Manufacturability of spin-orbit torque MRAM devices demonstrated at Symposia

19th June 2018
Source: IMEC
Posted By : Alex Lynn
Manufacturability of spin-orbit torque MRAM devices demonstrated at Symposia

At the 2018 Symposia on VLSI Technology and Circuits, Imec demonstrated the possibility to fabricate spin-orbit torque MRAM (SOT-MRAM) devices on 300mm wafers using CMOS compatible processes. 

With an unlimited endurance (>5x1010), fast switching speed (210ps), and power consumption as low as 300pJ, the SOT-MRAM devices manufactured in a 300mm line achieve the same or better performance as lab devices. This next-gen MRAM technology targets replacement of L1/L2 SRAM cache memories in high-performance computing applications.

SOT-MRAM has recently emerged as a non-volatile memory technology that promises a high endurance and low-power, sub-ns switching speed. With these properties, it can potentially overcome the limitations of spin-transfer torque MRAM (STT-MRAM) for L1/L2 SRAM cache memory replacement. SOT-MRAM devices had only been demonstrated in the lab, but Imec has now proven full-scale integration of SOT-MRAM device modules on 300mm wafers using CMOS-compatible processes.

At the core of the SOT-MRAM device is a magnetic tunnel junction in which a thin dielectric layer is sandwiched between a magnetic fixed layer and a magnetic free layer. Similar as for STT-MRAM operation, writing of the memory is performed by switching the magnetisation of this free magnetic layer, by means of a current. In an SOT-MRAM device, switching of the free magnetic layer is done by injecting an in-plane current in an adjacent SOT layer, typically made of a heavy metal. Because of the current injection geometry, the read and write path are de-coupled, significantly improving the device endurance and read stability.

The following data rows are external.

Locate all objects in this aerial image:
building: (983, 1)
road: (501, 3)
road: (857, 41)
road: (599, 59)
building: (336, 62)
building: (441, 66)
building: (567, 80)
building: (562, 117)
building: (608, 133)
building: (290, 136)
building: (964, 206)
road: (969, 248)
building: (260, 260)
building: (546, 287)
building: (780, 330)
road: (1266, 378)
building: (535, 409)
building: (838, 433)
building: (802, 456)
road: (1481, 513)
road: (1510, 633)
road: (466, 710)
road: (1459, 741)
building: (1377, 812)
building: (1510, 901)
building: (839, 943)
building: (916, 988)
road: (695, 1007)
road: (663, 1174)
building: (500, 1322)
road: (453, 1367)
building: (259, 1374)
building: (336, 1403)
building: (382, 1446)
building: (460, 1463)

Imec has compared SOT and STT switching behaviour on one and the same device, fabricated on 300mm wafers, reliable switching down to 210ps was demonstrated during SOT-MRAM operation. The SOT-MRAM devices show endurance (>5x1010) and operation power as low as 300pJ. In these devices, the magnetic tunnel junction consists of a SOT/CoFeB/MgO/CoFeB/SAF perpendicularly magnetised stack, using beta-phase tungsten (W) for the SOT layer.

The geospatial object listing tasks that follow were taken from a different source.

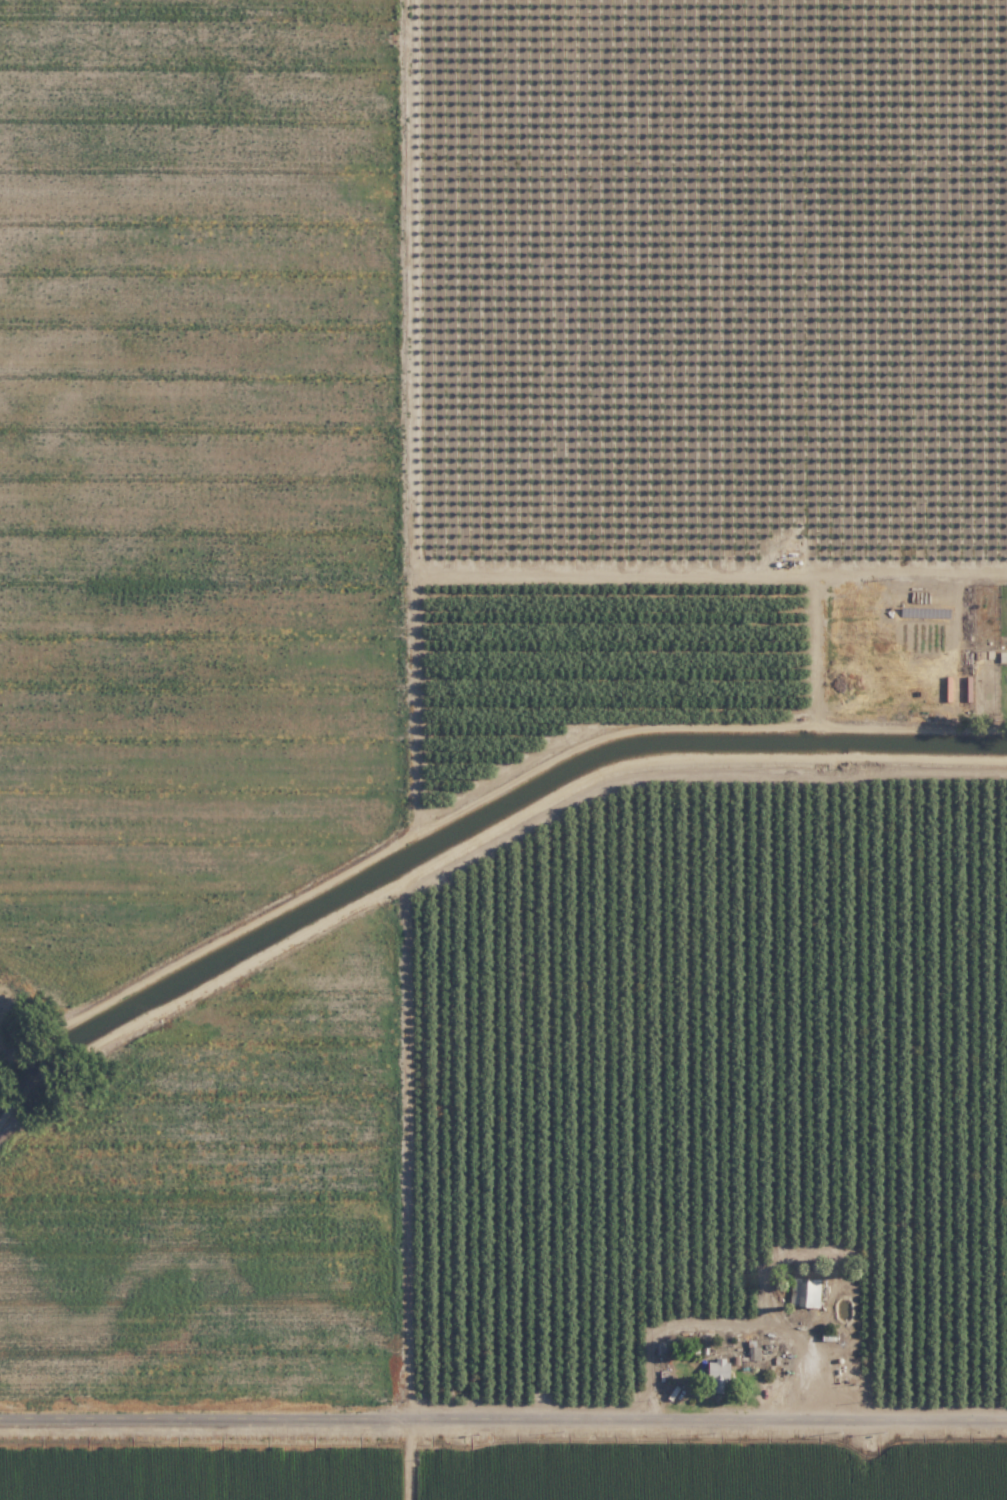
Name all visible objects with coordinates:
crop: (503, 750)
road: (472, 848)
road: (396, 1156)
building: (806, 1291)
building: (720, 1374)
road: (503, 1421)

Gouri Sankar Kar, Distinguished Member of Technical Staff at Imec, stated: “STT-MRAM technology has a high potential to replace L3 cache memory in high-performance computing applications. However, due to the challenging reliability and increased energy at sub-ns switching speeds, they are unsuitable to replace the faster L1/L2 SRAM cache memories. SOT-MRAM technology will help us to expand MRAM operation into the SRAM application domain. By moving this next-generation MRAM technology out of the lab, we have now demonstrated the maturity of the technology.”

Future work will aim to focus on further reducing the energy consumption, by bringing down current density and by demonstrating field-free switching operation.